Umsetzung MobG IV: Pop-up-Radwege

Eine weitere Anfrage an den Senat zur Umsetzung des Mobilitätsgesetzes thematisierte die Errichtung sogenannter Pop-up-Radwege. Diese Radwege sind die seit Anfang dieses Jahres kurzfristig und temporär auf den Straßen errichteten, mit Baken abgetrennten Wege für Radfahrerinnen und Radfahrer (IV).

Solche Radwege haben den Vorteil, dass sie binnen kürzester Zeit erschaffen werden können und Radfahrerinnen und Radfahrern mehr Sicherheit geben können (siehe auch Blog-Beitrag). Viele Bezirke erachten es jedoch auch als Herausforderung, da die Fahrbahn des motorisierten Verkehrs verengt werden kann. Ebenfalls ist es möglich, dass Parkplätze wegfallen, so die Antwort des Senats.
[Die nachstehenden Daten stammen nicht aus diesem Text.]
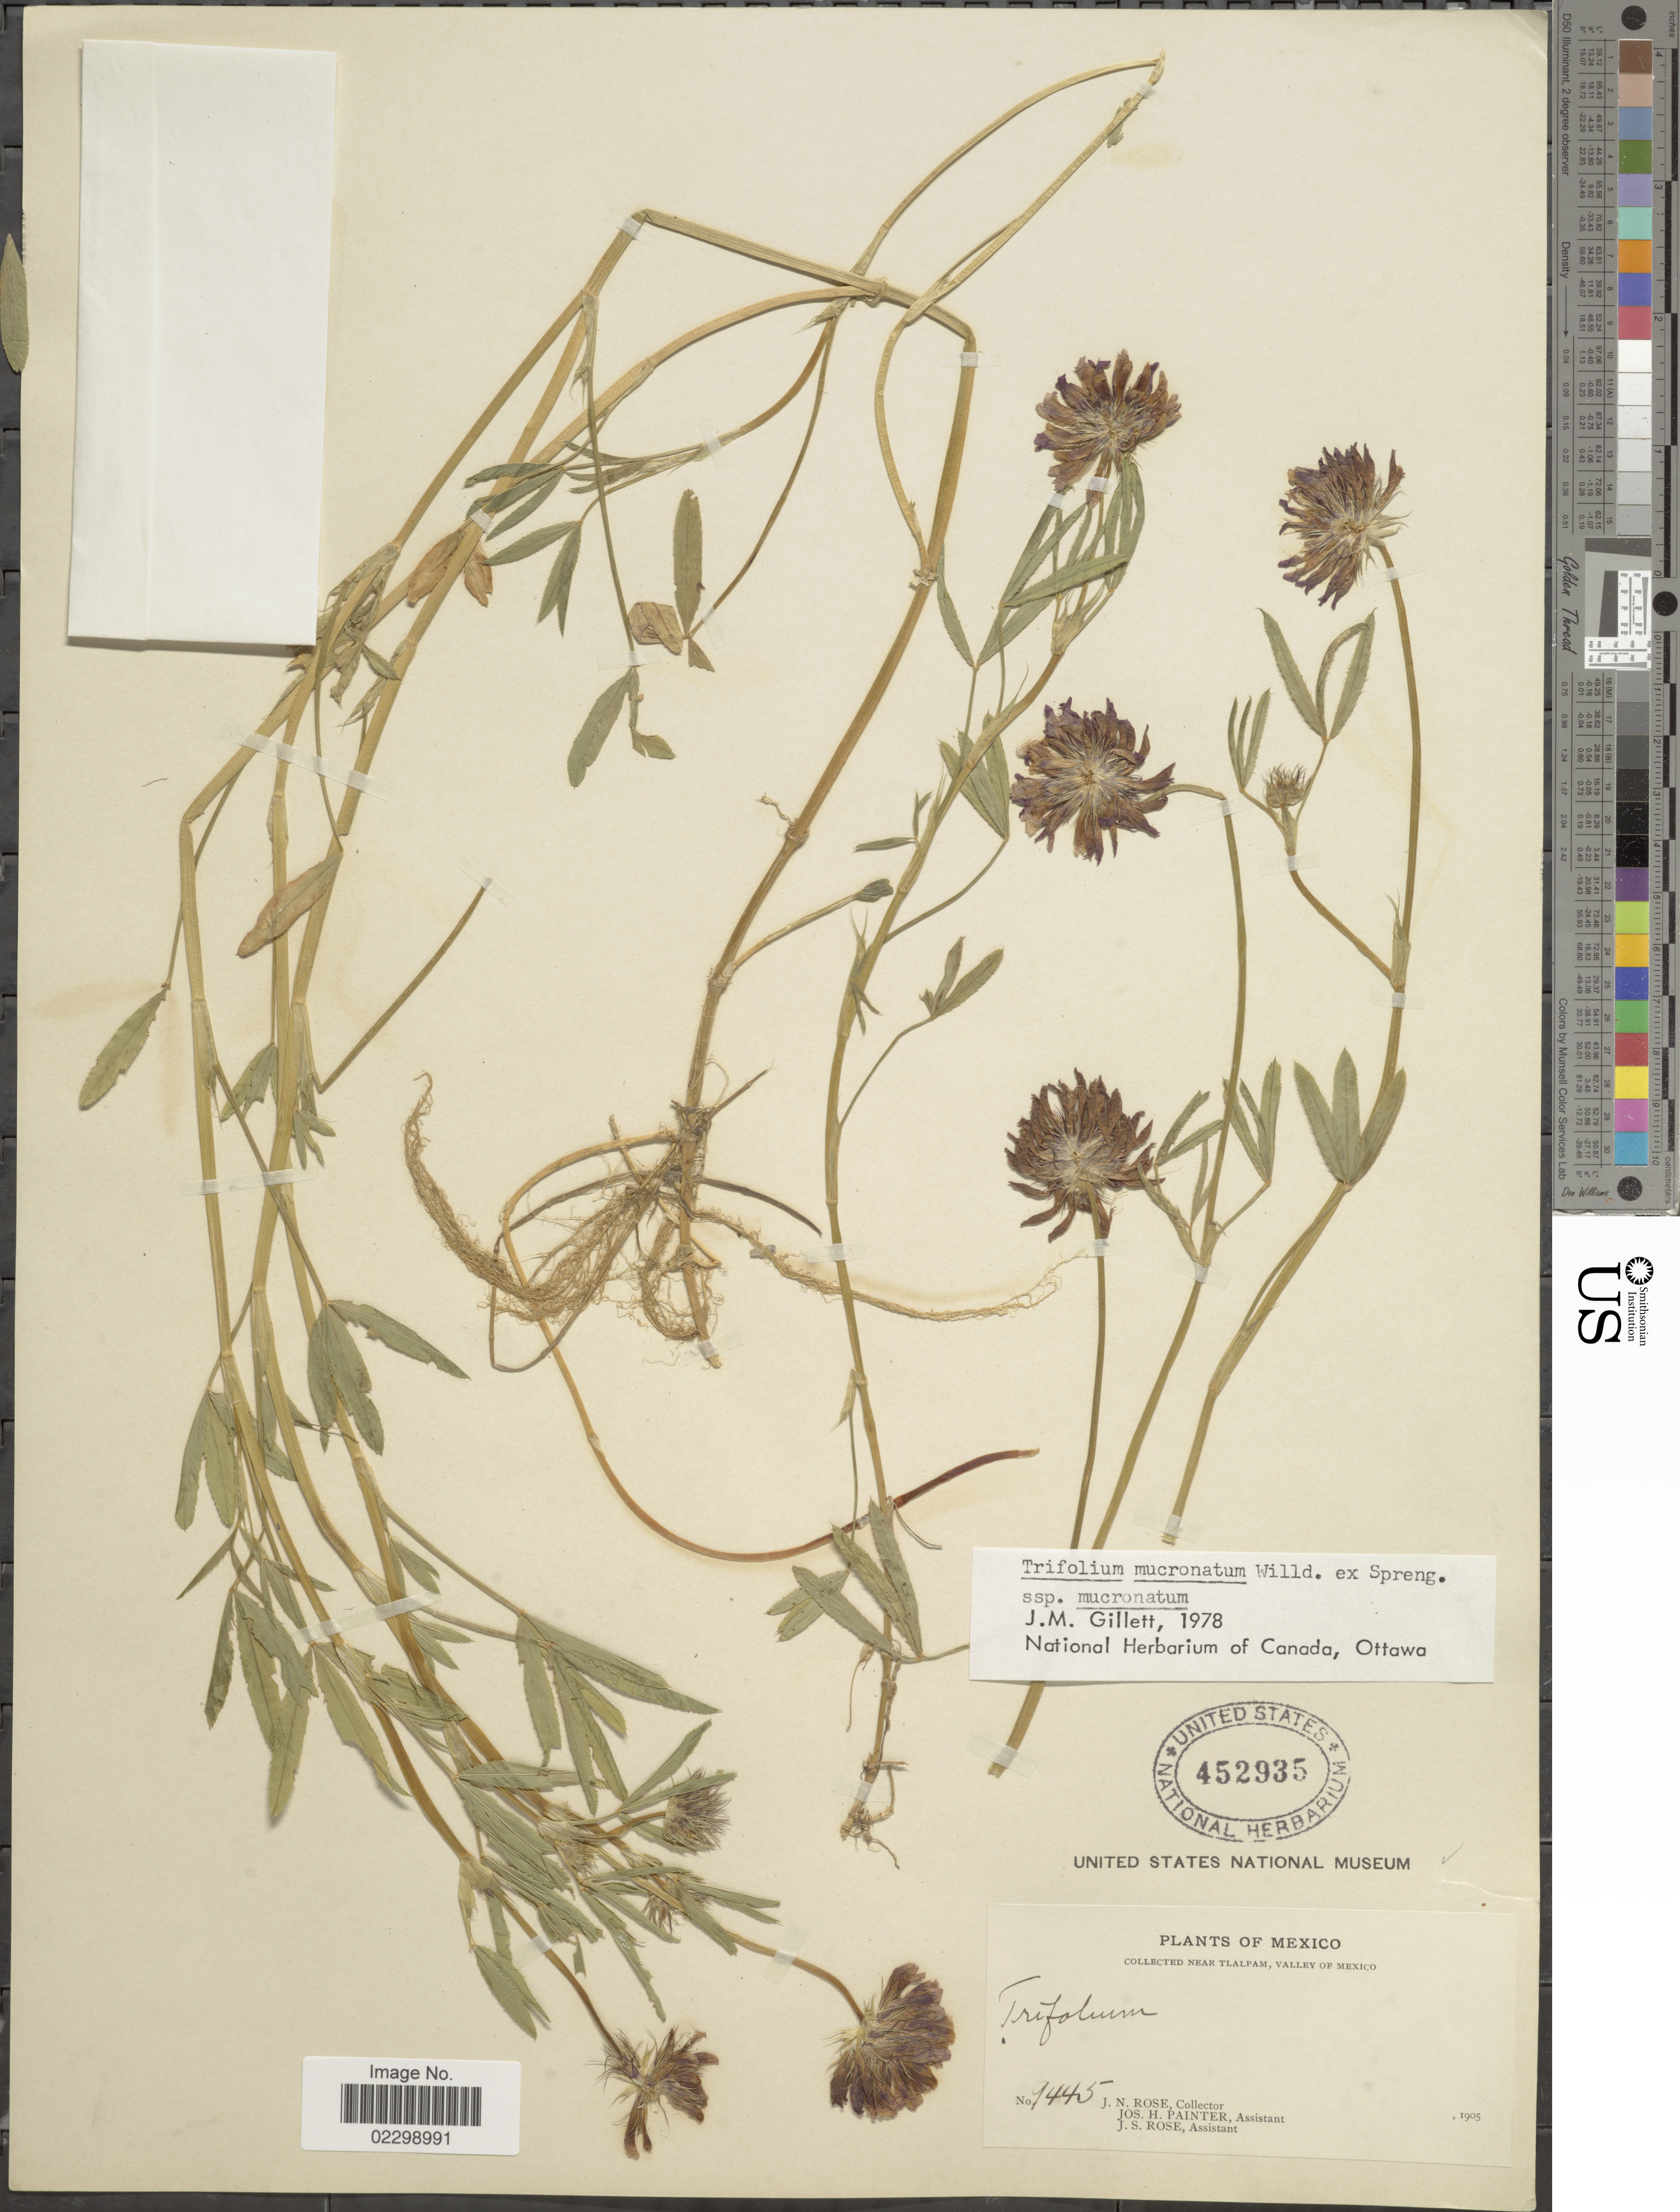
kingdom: Plantae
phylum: Tracheophyta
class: Magnoliopsida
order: Fabales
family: Fabaceae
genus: Trifolium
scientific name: Trifolium mucronatum subsp. mucronatum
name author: Willd. ex Spreng.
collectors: J. N. Rose, J. H. Painter & J. S. Rose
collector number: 9445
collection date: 1905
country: Mexico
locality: Near Tlalpam, valley of Mexico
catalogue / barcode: US 452935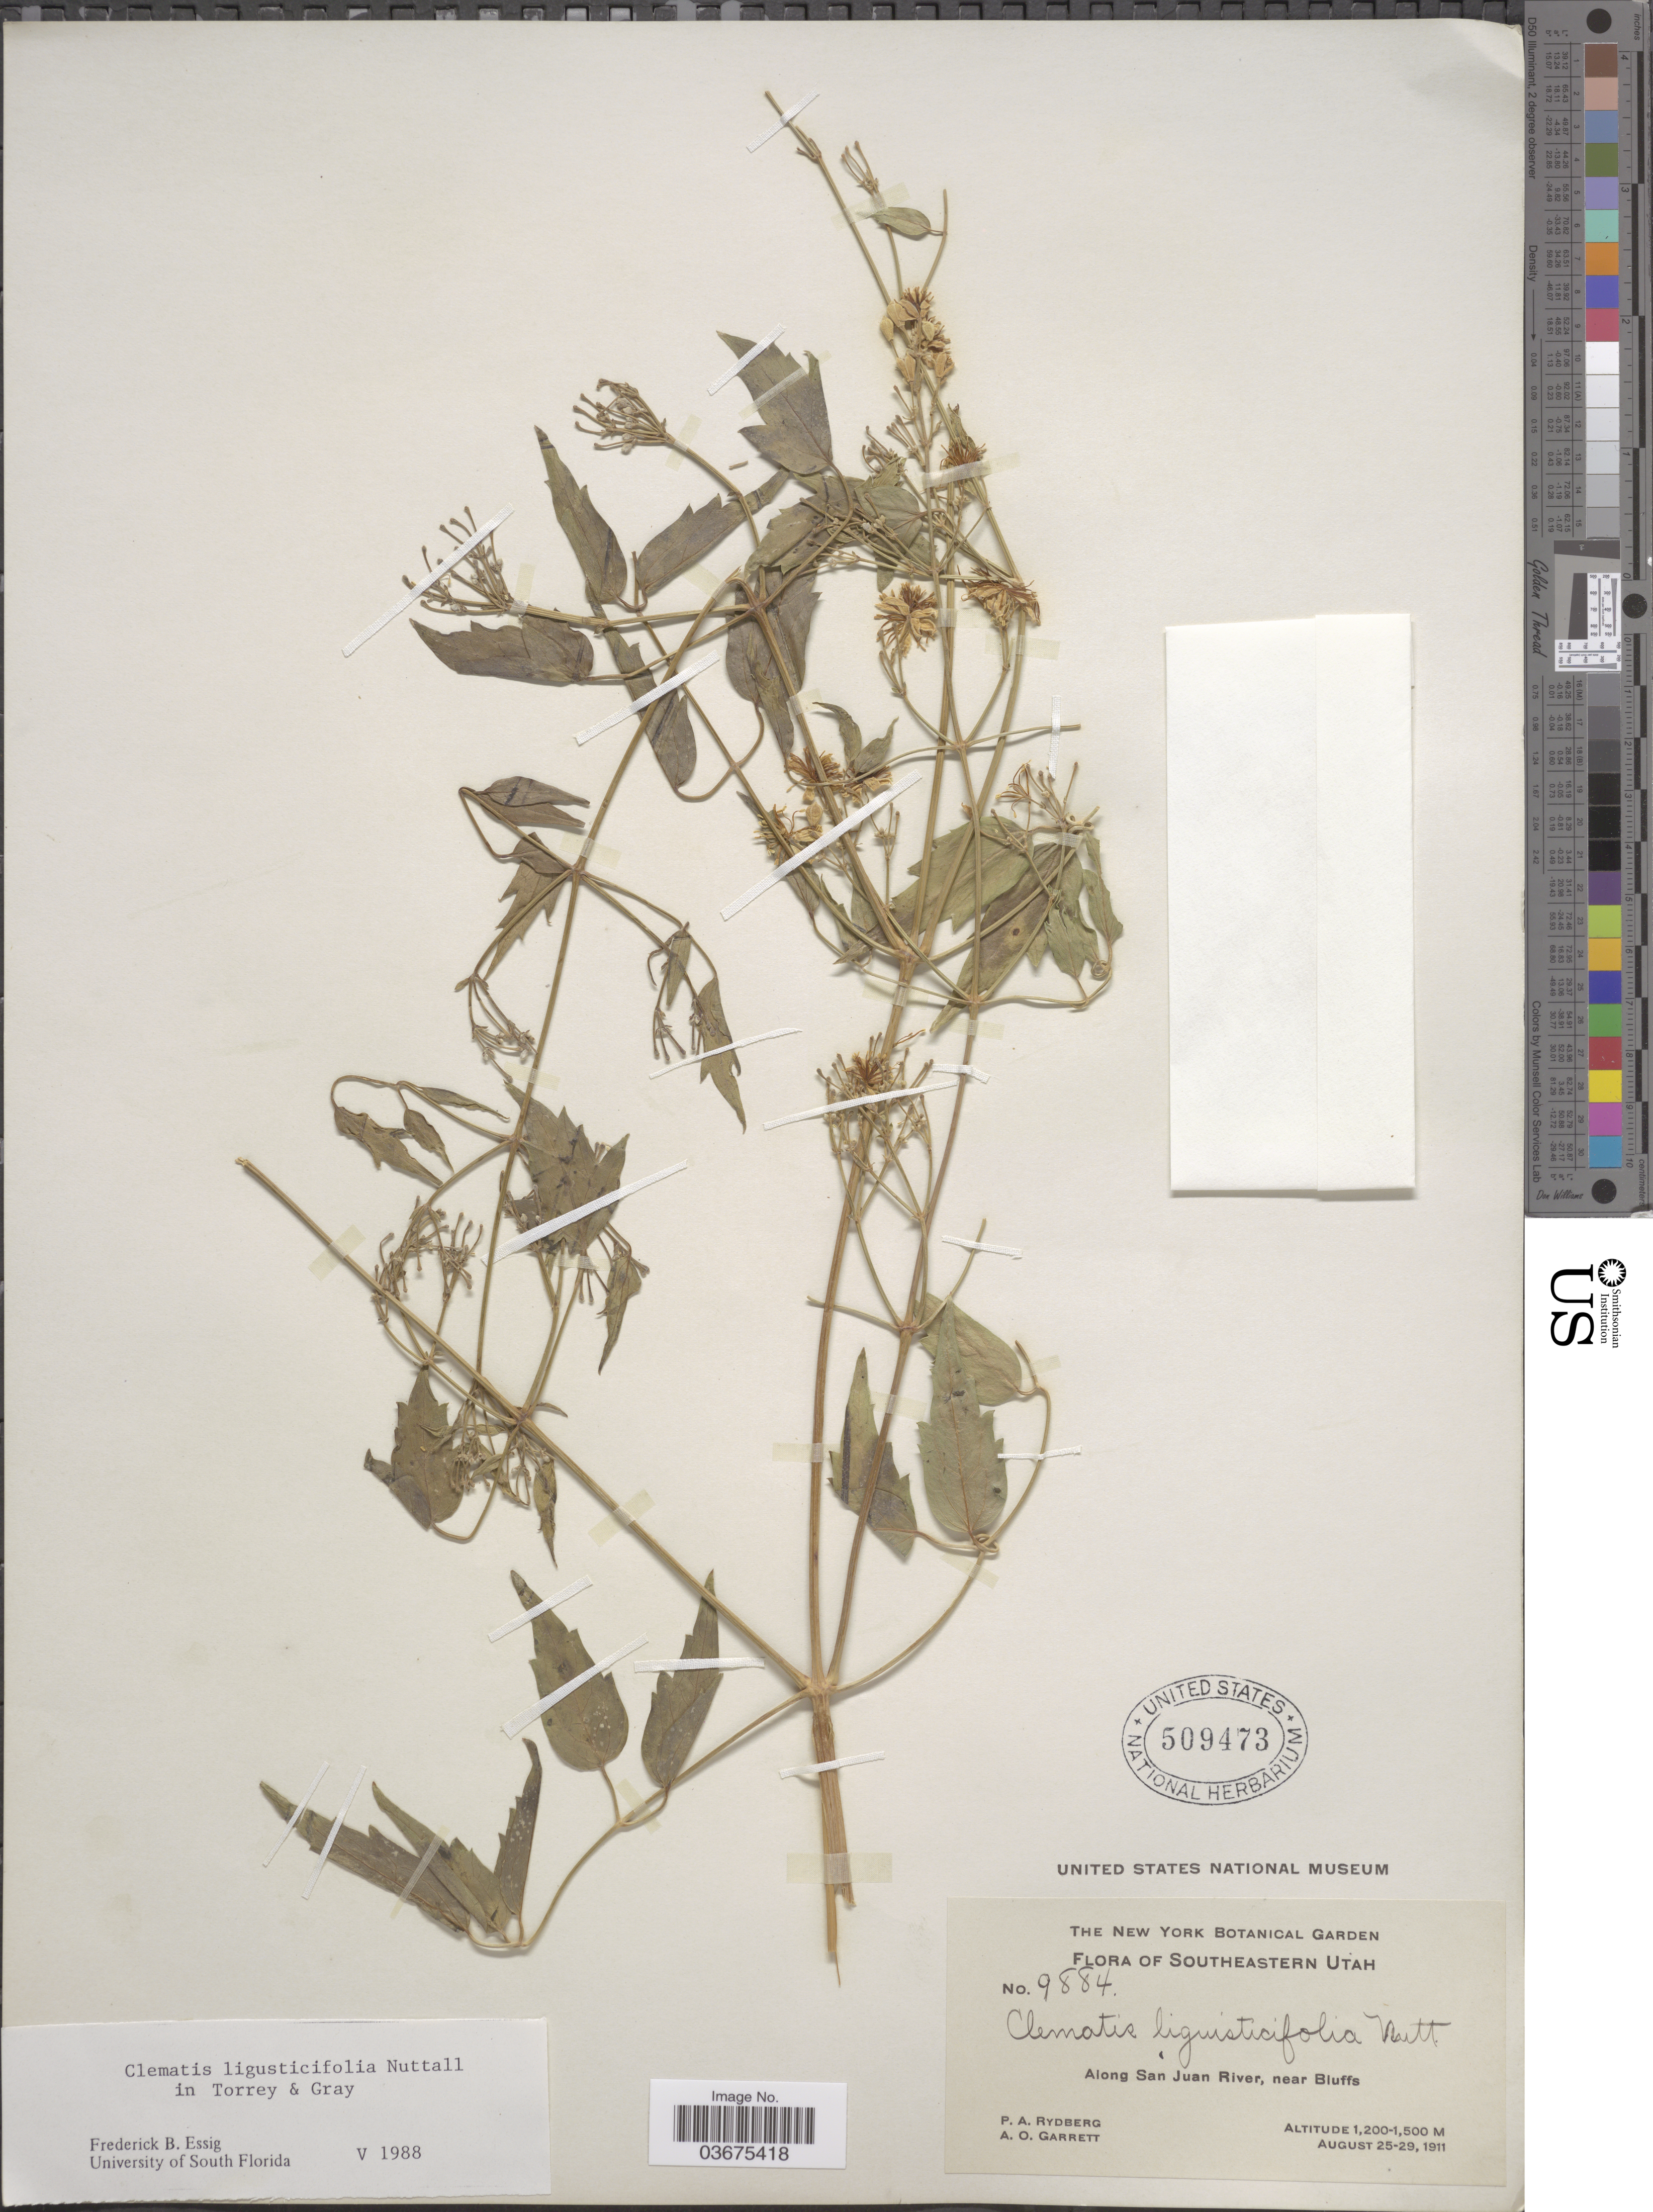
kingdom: Plantae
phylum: Tracheophyta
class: Magnoliopsida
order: Ranunculales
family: Ranunculaceae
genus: Clematis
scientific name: Clematis ligusticifolia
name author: Nutt.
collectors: P. A. Rydberg & A. O. Garrett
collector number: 9884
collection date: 1911-08-25/1911-08-29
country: United States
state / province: Utah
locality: Southeastern Utah. Along San Juan River, near Bluffs.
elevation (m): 1200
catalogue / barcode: US 509473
Aktuell existieren laut Angaben des Senats elf Pop-up-Radwege, fast alle davon in Friedrichshain-Kreuzberg. Bei der Planung der Strecke wurden die Bürgerinnen und Bürger leider nicht mit einbezogen. Aktuell geht der Senat davon aus, dass die 2020 errichteten temporären Radwege weitgehend in dauerhafte Radverkehrsanlagen umgewandelt werden (siehe auch Anfrage III).

Mit den Pop-up-Radwegen kann die Verkehrsverwaltung den Anschein erwecken, dass neue Radwege „gebaut“ werden. Sie führen zwar zu mehr subjektiv gefühlter Sicherheit, doch gerade an Kreuzungen oder Brücken, wo der motorisierte und der Radverkehr zusammen kommen, kann diese scheinbare Sicherheit zur Gefahr werden. Radwege mit festen Abtrennungen zum motorisierten Verkehr bringen hingegen deutlich mehr Sicherheit. Visionär wäre meines Erachtens auch eine Abgrenzung mit LEDs im Boden, sodass die Breite eines Radwege anhand des Bedarfes angepasst werden kann.